第四章 マイ・ブラッディ・ヴァレンタイン 4
「良夫くん。わたしは怒っている。勿論今回のこれについてだ。前と違って忘れてましたじゃ済ませないよ。印象的に過ぎるし、日付は分かりやすくバレンタインデーと指定されている。おまけにタイミングも図りやすいときた。止めようと思えばいくらでも止められたはずだ」
場所はおなじみ保健室。ベッドの上。ベッドの上で腕組し、憤然とする愛のもっともな言い分に対して俺はひとりごちるように言った。
「こんなこと。起こってないんだよ」
「え?」
保健室の先生は相も変わらず不在。担任でも持っているんだろうか。その為、ベッド周りのカーテンは一部除いて開け放し。窓からは午後の日差しが保健室内を照らしている。とはいえ寒い。校庭の脇に残雪が積み上げられている。この時間帯、校庭を使用しているのは高学年のようだ。寒いだろうに、サッカーをやっていた。中には半袖もいる。
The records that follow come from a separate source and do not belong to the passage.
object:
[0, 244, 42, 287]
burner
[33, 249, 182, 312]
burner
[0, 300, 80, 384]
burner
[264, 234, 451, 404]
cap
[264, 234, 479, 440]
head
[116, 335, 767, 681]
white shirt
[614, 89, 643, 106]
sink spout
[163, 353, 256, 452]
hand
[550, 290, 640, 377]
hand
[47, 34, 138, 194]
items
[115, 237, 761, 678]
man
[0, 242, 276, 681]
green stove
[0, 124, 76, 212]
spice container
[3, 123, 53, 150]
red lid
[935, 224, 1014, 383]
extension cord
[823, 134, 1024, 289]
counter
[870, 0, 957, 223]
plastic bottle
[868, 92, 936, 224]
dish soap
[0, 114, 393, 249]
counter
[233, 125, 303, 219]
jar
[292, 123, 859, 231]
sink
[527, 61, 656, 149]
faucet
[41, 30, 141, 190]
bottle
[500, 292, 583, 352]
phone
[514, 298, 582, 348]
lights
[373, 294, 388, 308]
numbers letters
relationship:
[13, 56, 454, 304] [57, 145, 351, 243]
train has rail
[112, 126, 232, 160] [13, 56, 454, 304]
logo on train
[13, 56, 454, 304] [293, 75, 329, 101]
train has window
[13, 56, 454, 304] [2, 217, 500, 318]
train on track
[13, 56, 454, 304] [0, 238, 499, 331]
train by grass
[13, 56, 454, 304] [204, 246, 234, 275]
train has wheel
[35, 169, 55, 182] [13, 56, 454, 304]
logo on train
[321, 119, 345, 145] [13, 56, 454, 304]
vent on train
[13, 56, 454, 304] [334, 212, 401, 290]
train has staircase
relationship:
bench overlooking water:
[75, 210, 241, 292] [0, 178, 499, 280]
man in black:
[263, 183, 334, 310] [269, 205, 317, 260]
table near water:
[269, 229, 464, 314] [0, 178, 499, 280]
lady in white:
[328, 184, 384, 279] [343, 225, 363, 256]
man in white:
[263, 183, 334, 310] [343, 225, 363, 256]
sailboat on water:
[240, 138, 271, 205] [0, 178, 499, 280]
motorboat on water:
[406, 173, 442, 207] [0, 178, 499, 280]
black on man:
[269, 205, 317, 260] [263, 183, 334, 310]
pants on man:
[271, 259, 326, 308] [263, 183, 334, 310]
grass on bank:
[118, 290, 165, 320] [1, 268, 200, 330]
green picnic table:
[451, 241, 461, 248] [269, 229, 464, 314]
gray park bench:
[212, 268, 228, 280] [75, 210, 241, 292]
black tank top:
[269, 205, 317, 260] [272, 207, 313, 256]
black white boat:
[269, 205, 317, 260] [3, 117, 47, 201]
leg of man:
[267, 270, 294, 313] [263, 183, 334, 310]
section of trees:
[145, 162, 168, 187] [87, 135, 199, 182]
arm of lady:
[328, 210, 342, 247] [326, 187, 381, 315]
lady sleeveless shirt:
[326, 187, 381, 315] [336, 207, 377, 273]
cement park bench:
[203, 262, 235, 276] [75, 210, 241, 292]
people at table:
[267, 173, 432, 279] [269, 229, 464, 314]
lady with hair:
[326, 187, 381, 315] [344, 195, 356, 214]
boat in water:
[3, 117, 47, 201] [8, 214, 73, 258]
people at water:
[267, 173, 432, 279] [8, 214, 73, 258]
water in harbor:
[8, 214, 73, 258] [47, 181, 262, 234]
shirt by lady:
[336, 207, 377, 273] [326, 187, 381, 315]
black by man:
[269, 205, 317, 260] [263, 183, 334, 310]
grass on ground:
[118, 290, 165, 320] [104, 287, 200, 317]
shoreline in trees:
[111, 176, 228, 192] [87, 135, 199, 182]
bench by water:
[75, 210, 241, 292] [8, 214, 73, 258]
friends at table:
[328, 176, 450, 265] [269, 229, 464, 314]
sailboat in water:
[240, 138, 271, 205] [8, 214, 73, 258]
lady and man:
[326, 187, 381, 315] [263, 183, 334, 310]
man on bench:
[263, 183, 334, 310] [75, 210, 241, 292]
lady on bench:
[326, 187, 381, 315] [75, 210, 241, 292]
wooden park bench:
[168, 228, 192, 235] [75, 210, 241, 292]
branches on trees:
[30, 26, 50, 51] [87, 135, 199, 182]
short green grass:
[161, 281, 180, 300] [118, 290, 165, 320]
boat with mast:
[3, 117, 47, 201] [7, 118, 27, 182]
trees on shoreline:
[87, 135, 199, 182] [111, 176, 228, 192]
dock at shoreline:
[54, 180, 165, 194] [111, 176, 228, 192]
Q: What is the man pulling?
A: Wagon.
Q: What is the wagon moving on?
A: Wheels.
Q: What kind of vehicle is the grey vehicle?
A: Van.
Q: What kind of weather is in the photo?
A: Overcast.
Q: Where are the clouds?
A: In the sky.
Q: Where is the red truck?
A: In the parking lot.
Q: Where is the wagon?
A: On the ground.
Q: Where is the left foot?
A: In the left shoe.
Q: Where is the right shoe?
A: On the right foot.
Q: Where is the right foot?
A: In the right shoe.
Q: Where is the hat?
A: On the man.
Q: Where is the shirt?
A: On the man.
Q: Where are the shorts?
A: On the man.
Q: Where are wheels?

「拓真がバレンタインデーにチョコを貰ったこと自体は起きた。けれど、今回みたいにチョコを食べ、アレルギーを起こし病院に運ばれる、なんてことは起こらなかった」
タイムスリップ。
三十一歳から九歳へ。社会人から小学生へと逆戻り。リターンしてリスタート。
馬鹿みたいな話だが、俺の勘違いじゃなければ実際に自分の身に起こったことなんだ。その証拠にここ一ヶ月の間、俺の知っている通りの経験した通りの出来事が起こっている。歴史をなぞっている。俺が行動を起こしたことによって、そこに差異は生じたものの、差異は行動を起こしたことにより生まれた結果だ。
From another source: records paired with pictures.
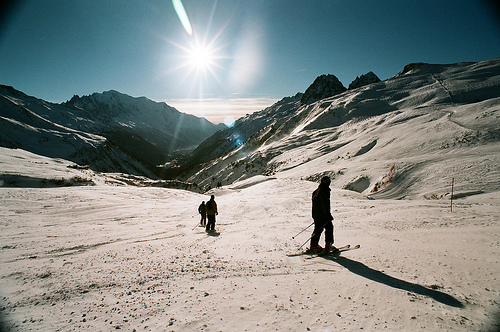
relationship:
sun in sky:
[175, 25, 217, 82] [3, 3, 498, 127]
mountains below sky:
[0, 58, 499, 331] [3, 3, 498, 127]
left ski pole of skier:
[286, 217, 315, 240] [308, 174, 339, 256]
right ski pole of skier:
[300, 227, 328, 258] [308, 174, 339, 256]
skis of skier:
[289, 238, 363, 263] [308, 174, 339, 256]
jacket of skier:
[311, 188, 331, 222] [308, 174, 339, 256]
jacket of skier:
[205, 202, 217, 215] [205, 197, 222, 233]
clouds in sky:
[179, 91, 276, 131] [3, 3, 498, 127]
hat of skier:
[321, 173, 331, 182] [308, 174, 339, 256]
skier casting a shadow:
[308, 174, 339, 256] [326, 251, 462, 310]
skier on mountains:
[308, 174, 339, 256] [0, 58, 499, 331]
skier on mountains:
[205, 197, 222, 233] [0, 58, 499, 331]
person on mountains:
[198, 197, 207, 226] [0, 58, 499, 331]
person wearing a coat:
[198, 197, 207, 226] [199, 208, 207, 215]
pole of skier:
[192, 218, 208, 235] [205, 197, 222, 233]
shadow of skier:
[326, 251, 462, 310] [308, 174, 339, 256]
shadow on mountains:
[326, 251, 462, 310] [0, 58, 499, 331]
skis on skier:
[289, 238, 363, 263] [308, 174, 339, 256]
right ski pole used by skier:
[300, 227, 328, 258] [308, 174, 339, 256]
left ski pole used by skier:
[286, 217, 315, 240] [308, 174, 339, 256]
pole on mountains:
[192, 218, 208, 235] [0, 58, 499, 331]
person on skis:
[198, 197, 207, 226] [199, 221, 207, 228]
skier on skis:
[308, 174, 339, 256] [289, 238, 363, 263]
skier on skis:
[205, 197, 222, 233] [197, 227, 218, 235]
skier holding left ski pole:
[308, 174, 339, 256] [286, 217, 315, 240]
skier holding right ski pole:
[308, 174, 339, 256] [300, 227, 328, 258]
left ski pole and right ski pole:
[286, 217, 315, 240] [300, 227, 328, 258]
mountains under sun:
[0, 58, 499, 331] [175, 25, 217, 82]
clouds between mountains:
[179, 91, 276, 131] [0, 58, 499, 331]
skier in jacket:
[308, 174, 339, 256] [311, 188, 331, 222]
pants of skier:
[310, 220, 334, 245] [308, 174, 339, 256]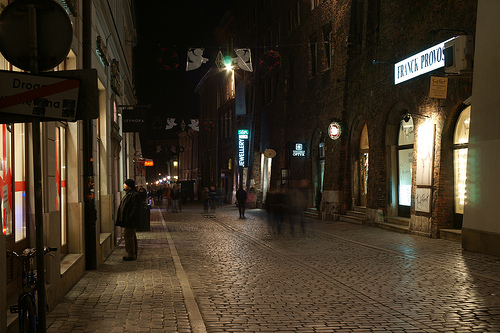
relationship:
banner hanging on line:
[231, 42, 259, 73] [133, 32, 319, 55]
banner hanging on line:
[184, 46, 204, 72] [133, 32, 319, 55]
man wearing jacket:
[111, 179, 153, 256] [116, 188, 143, 225]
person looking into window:
[114, 174, 143, 261] [99, 145, 108, 192]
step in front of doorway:
[339, 211, 363, 224] [338, 89, 454, 235]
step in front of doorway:
[343, 207, 367, 217] [338, 89, 454, 235]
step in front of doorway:
[354, 200, 379, 210] [338, 89, 454, 235]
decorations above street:
[235, 50, 256, 79] [0, 202, 500, 333]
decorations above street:
[160, 111, 176, 132] [0, 202, 500, 333]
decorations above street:
[189, 113, 201, 131] [0, 202, 500, 333]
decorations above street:
[179, 38, 258, 82] [0, 202, 500, 333]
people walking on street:
[263, 176, 310, 236] [0, 202, 500, 333]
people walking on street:
[284, 186, 314, 235] [0, 202, 500, 333]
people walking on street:
[113, 171, 147, 265] [0, 202, 500, 333]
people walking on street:
[233, 182, 249, 220] [0, 202, 500, 333]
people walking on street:
[197, 177, 215, 217] [0, 202, 500, 333]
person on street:
[83, 172, 172, 281] [168, 189, 391, 331]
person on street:
[235, 186, 251, 222] [168, 189, 391, 331]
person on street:
[287, 173, 316, 234] [168, 189, 391, 331]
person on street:
[258, 170, 288, 233] [168, 189, 391, 331]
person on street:
[197, 175, 215, 218] [168, 189, 391, 331]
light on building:
[411, 116, 434, 163] [265, 3, 464, 239]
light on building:
[327, 120, 344, 141] [265, 3, 464, 239]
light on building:
[169, 159, 178, 169] [171, 119, 203, 209]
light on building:
[218, 53, 235, 73] [214, 97, 237, 203]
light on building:
[265, 145, 277, 177] [213, 56, 250, 202]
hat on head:
[121, 176, 138, 186] [120, 177, 141, 191]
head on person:
[120, 177, 141, 191] [113, 171, 156, 267]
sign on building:
[0, 62, 110, 125] [0, 0, 92, 330]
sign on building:
[0, 0, 76, 70] [0, 0, 92, 330]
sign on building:
[387, 33, 456, 87] [289, 4, 478, 236]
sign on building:
[427, 73, 454, 96] [289, 4, 478, 236]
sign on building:
[327, 119, 343, 142] [289, 4, 478, 236]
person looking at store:
[116, 175, 151, 265] [78, 0, 123, 270]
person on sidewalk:
[113, 180, 152, 270] [110, 262, 167, 332]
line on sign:
[3, 82, 75, 99] [3, 73, 76, 119]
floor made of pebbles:
[172, 226, 499, 330] [445, 309, 460, 321]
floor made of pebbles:
[172, 226, 499, 330] [296, 323, 314, 330]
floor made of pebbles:
[172, 226, 499, 330] [384, 326, 402, 330]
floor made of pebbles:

今回のことも俺が行動を起こしたことによる差異だとも言える、が、今までと違っている。俺というよりむしろ――
「それは、何故?」
端的に愛が訊いた。責めるような雰囲気は一瞬にして引っ込んでいた。
「そっか。元町先生がいたからそんなことする時間がなかったんだ」
気付いたように愛が呟く。俺は眉間を押さえ揉み、当時を思い出すようにした。細かいことまでは出てこなかった。
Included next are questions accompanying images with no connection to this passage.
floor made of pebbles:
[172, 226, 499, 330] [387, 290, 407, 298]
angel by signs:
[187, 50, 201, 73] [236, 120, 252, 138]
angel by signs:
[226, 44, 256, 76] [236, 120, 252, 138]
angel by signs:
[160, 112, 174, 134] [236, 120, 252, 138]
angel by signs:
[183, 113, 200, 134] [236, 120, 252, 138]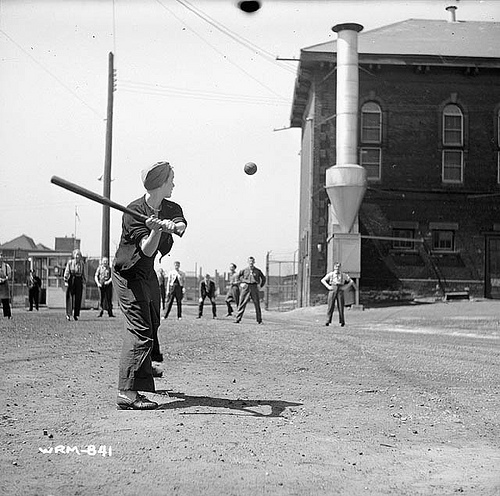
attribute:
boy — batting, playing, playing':
[105, 152, 186, 418]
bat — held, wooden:
[43, 174, 182, 236]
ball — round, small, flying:
[241, 161, 257, 177]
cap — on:
[136, 159, 175, 192]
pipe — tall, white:
[323, 18, 373, 291]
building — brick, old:
[270, 4, 499, 310]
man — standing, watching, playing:
[317, 260, 356, 331]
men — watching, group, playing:
[5, 252, 272, 318]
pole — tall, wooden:
[100, 47, 116, 300]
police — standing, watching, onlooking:
[23, 267, 48, 310]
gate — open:
[266, 249, 305, 313]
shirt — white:
[321, 271, 353, 289]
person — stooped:
[197, 270, 221, 323]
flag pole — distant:
[72, 205, 80, 252]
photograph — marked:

「いや。そのへんは思い出せない。でも、チョコレートを見た記憶はある……から、朝でなくて時間が前後したのかもしれない。先生がやって来て、授業を終えていなくなって、休み時間になってまた拓真の机に集まる、とかな」
「ふうん。みんな子供だし、そのくらいのことはありそうだね」
自分はみんなとは違って子供じゃないと云わんばかりだ。